= Extrait du texte =
■ ■ ■
II)                La morale ouverte.
 
 
 Bergson établit que ce n'est pas en prenant appui sur la morale close, en essayant de l'élargir horizontalement par exemple (Cf. traverser la famille et la nation) que cette ouverture peut s'opérer. Dans son principe la morale close est l'obstacle à la morale ouverte. Le mécanisme structurant la première ne peut donc être au principe de la seconde. Instituer un rapport d'obligation entre tous les hommes, quelles que soient leurs appartenances nationales ou ethniques, implique de neutraliser le ressort de la préférence nationale ou familiale.
 PB : Comment faire de tous les hommes « le prochain » ?
■ ■ ■
= Travail demandé =
Reprenez l'extrait sur la morale ouverte selon Bergson juste après la question qui le clôt, et poursuivez-en le raisonnement.

= Données brutes =
■ ■ ■
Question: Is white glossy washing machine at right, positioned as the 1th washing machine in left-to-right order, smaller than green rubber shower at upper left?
■ ■ ■
= Réponse =
Bergson souligne que cette œuvre civilisatrice est historiquement le propre de la religion monothéiste et de la philosophie car le discours judéo-chrétien et le discours philosophique proposent aux hommes un moyen universel d'identification
 Alors que les religions antiques étaient essentiellement des religions civiles, chaque peuple ayant ses dieux, garants de son identité et au nom desquels il combattait d'autres peuples ayant d'autres dieux, le monothéisme s'efforce de surmonter la dispersion  de l'humanité en l'unissant dans une filiation commune. Il n'y a qu'un seul Dieu, créateur ou Père de toutes choses. Tous les hommes sont donc ses enfants et si le judaïsme maintient encore un privilège pour le peuple élu, le christianisme affirme qu'  « il n'y a plus ni Juif, ni païen, il n'y a plus ni esclave, ni homme libre, il n'y a plus l'homme et la femme, car tous, vous ne faîtes qu'un dans la Christ Jésus » St Paul. Epître aux Galates.
 De même Socrate invite à définir l'homme par une faculté que tous possèdent, qu'ils soient esclaves ou hommes libres, Grec ou barbare. Cette faculté c'est la raison, la capacité de penser et de parler de manière sensée et cohérente.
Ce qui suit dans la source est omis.